Locate each line in the records that contains the word "True" and reproduce every such line in full.

• _Record set_
>>>>>
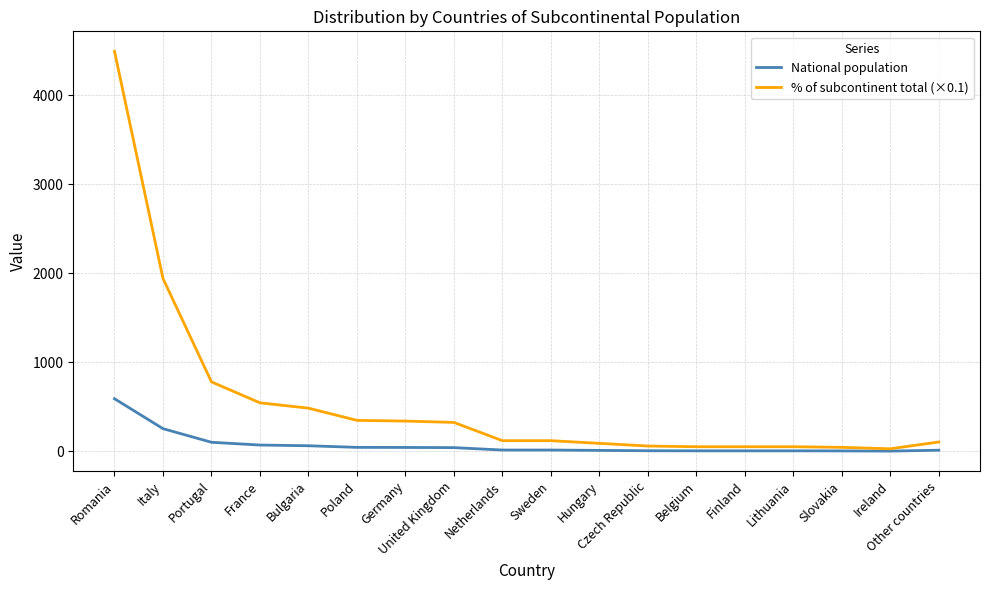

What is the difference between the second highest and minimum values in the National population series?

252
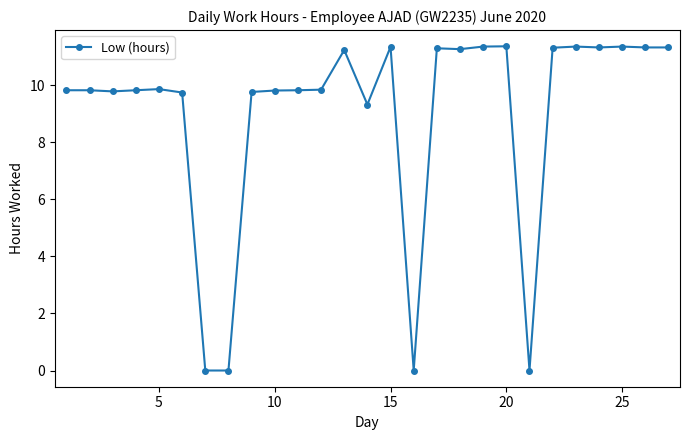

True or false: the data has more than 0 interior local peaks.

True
<<<<<
>>>>>
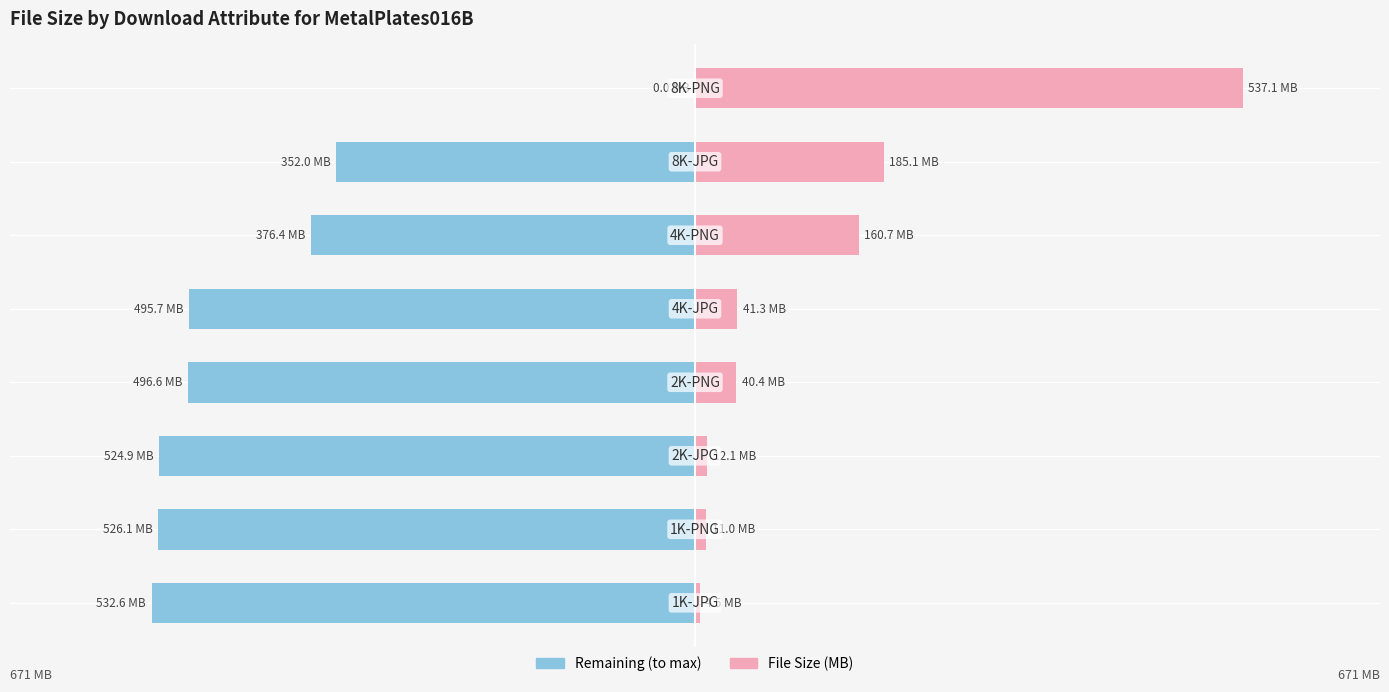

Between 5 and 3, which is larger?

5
<<<<<
• _Response to this exercise_
True or false: the data has more than 0 interior local peaks.
True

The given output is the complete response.